State government offices and programs accounted for around 1,550 of West Virginia's jobs total, nearly two-thirds. But a review by The Associated Press suggests problems with some of the other jobs claims behind West Virginia's tally.
A Head Start program boasted 145 jobs, for instance, but also said the stimulus funding paid for 2.2 percent cost-of-living allowance increases and did not create or save jobs.
A federal work study program at Marshall University, meanwhile, accounted for 11 jobs but also reported that the slots were planned but not awarded before Sept. 30.
Gov. Joe Manchin's stimulus coordinator, Danny Scalise, is standing behind the administration's portion of West Virginia's figure. He said each of those jobs reflects a full-time-equivalent position.
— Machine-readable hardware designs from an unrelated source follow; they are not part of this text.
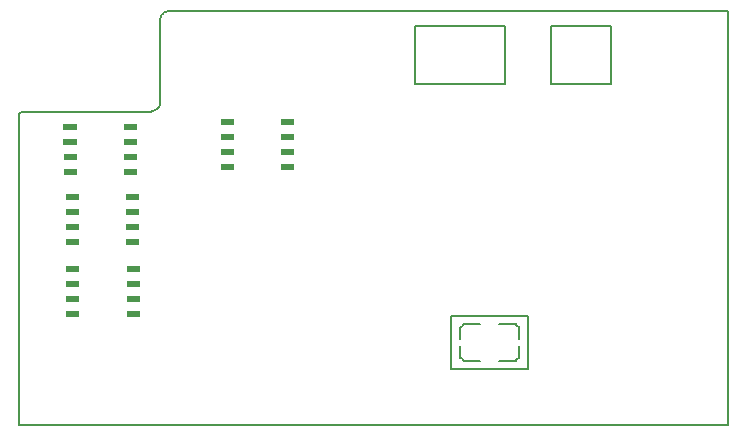
<source format=gm1>
G04*
G04 #@! TF.GenerationSoftware,Altium Limited,Altium Designer,18.0.12 (696)*
G04*
G04 Layer_Color=16711935*
%FSLAX44Y44*%
%MOMM*%
G71*
G01*
G75*
%ADD10C,0.2000*%
%ADD20C,0.1520*%
%ADD65C,0.1270*%
G36*
X233180Y253840D02*
X222198D01*
Y258759D01*
X233180D01*
Y253840D01*
D02*
G37*
G36*
X182180D02*
X171085D01*
Y258806D01*
X182180D01*
Y253840D01*
D02*
G37*
G36*
X100000Y249650D02*
X89018D01*
Y254569D01*
X100000D01*
Y249650D01*
D02*
G37*
G36*
X49000D02*
X37905D01*
Y254616D01*
X49000D01*
Y249650D01*
D02*
G37*
G36*
X233180Y241140D02*
X222216D01*
Y246056D01*
X233180D01*
Y241140D01*
D02*
G37*
G36*
X182180D02*
X171096D01*
Y246064D01*
X182180D01*
Y241140D01*
D02*
G37*
G36*
X100000Y236950D02*
X89036D01*
Y241866D01*
X100000D01*
Y236950D01*
D02*
G37*
G36*
X49000D02*
X37916D01*
Y241874D01*
X49000D01*
Y236950D01*
D02*
G37*
G36*
X233180Y228440D02*
X222227D01*
Y233331D01*
X233180D01*
Y228440D01*
D02*
G37*
G36*
X182180D02*
X171150D01*
Y233336D01*
X182180D01*
Y228440D01*
D02*
G37*
G36*
X100000Y224250D02*
X89047D01*
Y229141D01*
X100000D01*
Y224250D01*
D02*
G37*
G36*
X49000D02*
X37970D01*
Y229146D01*
X49000D01*
Y224250D01*
D02*
G37*
G36*
X233180Y215740D02*
X222219D01*
Y220607D01*
X233180D01*
Y215740D01*
D02*
G37*
G36*
X182180D02*
X171150D01*
Y220624D01*
X182180D01*
Y215740D01*
D02*
G37*
G36*
X100000Y211550D02*
X89039D01*
Y216417D01*
X100000D01*
Y211550D01*
D02*
G37*
G36*
X49000D02*
X37970D01*
Y216434D01*
X49000D01*
Y211550D01*
D02*
G37*
G36*
X102212Y190336D02*
X91230D01*
Y195255D01*
X102212D01*
Y190336D01*
D02*
G37*
G36*
X51212D02*
X40117D01*
Y195302D01*
X51212D01*
Y190336D01*
D02*
G37*
G36*
X102212Y177636D02*
X91248D01*
Y182552D01*
X102212D01*
Y177636D01*
D02*
G37*
G36*
X51212D02*
X40128D01*
Y182560D01*
X51212D01*
Y177636D01*
D02*
G37*
G36*
X102212Y164936D02*
X91259D01*
Y169827D01*
X102212D01*
Y164936D01*
D02*
G37*
G36*
X51212D02*
X40182D01*
Y169832D01*
X51212D01*
Y164936D01*
D02*
G37*
G36*
X102212Y152236D02*
X91251D01*
Y157103D01*
X102212D01*
Y152236D01*
D02*
G37*
G36*
X51212D02*
X40182D01*
Y157120D01*
X51212D01*
Y152236D01*
D02*
G37*
G36*
X102356Y129204D02*
X91374D01*
Y134123D01*
X102356D01*
Y129204D01*
D02*
G37*
G36*
X51356D02*
X40261D01*
Y134170D01*
X51356D01*
Y129204D01*
D02*
G37*
G36*
X102356Y116504D02*
X91392D01*
Y121420D01*
X102356D01*
Y116504D01*
D02*
G37*
G36*
X51356D02*
X40272D01*
Y121428D01*
X51356D01*
Y116504D01*
D02*
G37*
G36*
X102356Y103804D02*
X91403D01*
Y108695D01*
X102356D01*
Y103804D01*
D02*
G37*
G36*
X51356D02*
X40326D01*
Y108700D01*
X51356D01*
Y103804D01*
D02*
G37*
G36*
X102356Y91104D02*
X91395D01*
Y95971D01*
X102356D01*
Y91104D01*
D02*
G37*
G36*
X51356D02*
X40326D01*
Y95988D01*
X51356D01*
Y91104D01*
D02*
G37*
D10*
X451104Y337892D02*
X501904D01*
Y288108D02*
Y337892D01*
X451104Y288108D02*
X501904D01*
X451104D02*
Y337892D01*
X411734Y288108D02*
Y337892D01*
X335534D02*
X411734D01*
X335534Y288108D02*
Y337892D01*
Y288108D02*
X411734D01*
D20*
X0Y0D02*
Y261586D01*
Y0D02*
X600202D01*
Y350012D01*
X129000D02*
X600202D01*
X126828Y350000D02*
X129000Y350012D01*
X126156Y350000D02*
X126828Y350000D01*
X124837Y349738D02*
X126156Y350000D01*
X123594Y349223D02*
X124837Y349738D01*
X122476Y348475D02*
X123594Y349223D01*
X122000Y348000D02*
X122476Y348475D01*
X121524Y347524D02*
X122000Y348000D01*
X120777Y346406D02*
X121524Y347524D01*
X120262Y345163D02*
X120777Y346406D01*
X120000Y343844D02*
X120262Y345163D01*
X120000Y343172D02*
Y343844D01*
X120000Y274828D02*
X120000Y343172D01*
X120000Y274828D02*
X120053Y273918D01*
X119892Y272102D02*
X120053Y273918D01*
X119380Y270353D02*
X119892Y272102D01*
X118536Y268738D02*
X119380Y270353D01*
X118000Y268000D02*
X118536Y268738D01*
X117184Y267300D02*
X118000Y268000D01*
X115368Y266155D02*
X117184Y267300D01*
X113363Y265387D02*
X115368Y266155D01*
X111246Y265024D02*
X113363Y265387D01*
X110172Y265000D02*
X111246Y265024D01*
X3414Y265000D02*
X110172D01*
X3078Y265000D02*
X3414Y265000D01*
X2418Y264869D02*
X3078Y265000D01*
X1797Y264611D02*
X2418Y264869D01*
X1238Y264238D02*
X1797Y264611D01*
X1000Y264000D02*
X1238Y264238D01*
X762Y263762D02*
X1000Y264000D01*
X389Y263203D02*
X762Y263762D01*
X131Y262582D02*
X389Y263203D01*
X0Y261922D02*
X131Y262582D01*
X0Y261586D02*
Y261922D01*
D65*
X373780Y82580D02*
G03*
X376780Y85580I0J3000D01*
G01*
X420780D02*
G03*
X423780Y82580I3000J0D01*
G01*
X376780Y53580D02*
G03*
X373780Y56580I-3000J0D01*
G01*
X423780D02*
G03*
X420780Y53580I0J-3000D01*
G01*
X373780Y72580D02*
Y82580D01*
X376780Y85580D02*
X390780D01*
X406780D02*
X420780D01*
X423780Y72580D02*
Y82580D01*
X373780Y56580D02*
Y66580D01*
X376780Y53580D02*
X390780D01*
X406780D02*
X420780D01*
X423780Y56580D02*
Y66580D01*
X366280Y47080D02*
X431280D01*
Y92080D01*
X366280D02*
X431280D01*
X366280Y47080D02*
Y92080D01*
M02*

</source>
"The state is not including COLA in its figures," Scalise said. "These are direct jobs."
The administration's share of the jobs tally includes:
_ 274 youths hired statewide over the summer for Workforce Investment Act programs;
_ 251 workers for various Division of Highways projects around the state;
_ 226 school-related positions, including teachers, administrators, bus drivers and academic coaches for state special education programs;
_ 155 workers for contracts on projects meant to provide or improve clean drinking water.
Scalise noted that the jobs claimed are largely temporary, reflecting the nature of the funding.
Besides the youths summer programs, 63 of the jobs came from a six-week effort to help rural and low-income children. Another 30 jobs, for instance, came from a Weirton paving project that lasted about a month.
"We're trying to avoid the funding cliff with the stimulus money," Scalise said.
Critics have seized on several of the jobs disclosures, both in West Virginia and other states, that list jobs in congressional districts that do not appear to exist. While West Virginia has three U.S. House districts, some of the jobs were reported for such districts as the 12th and 54th.
The AP reviewed the claims of "phantom" districts nationwide. It found that while entities filled out their disclosure reports incorrectly in a number of cases, the significance of that had been overstated and in some instances fabricated.
The errors in West Virginia's disclosures appear to reflect the districts of recipients of job-fueling stimulus funds that are not based in the state. They instead hail from such places as the 12th district in Pennsylvania, and California's 54th district.
Scalise said state agencies avoided those mistakes, which have since been addressed on the disclosure Web site for the stimulus.
"State agency money was spent in West Virginia," he said. "I'm proud that we had as few errors as we did."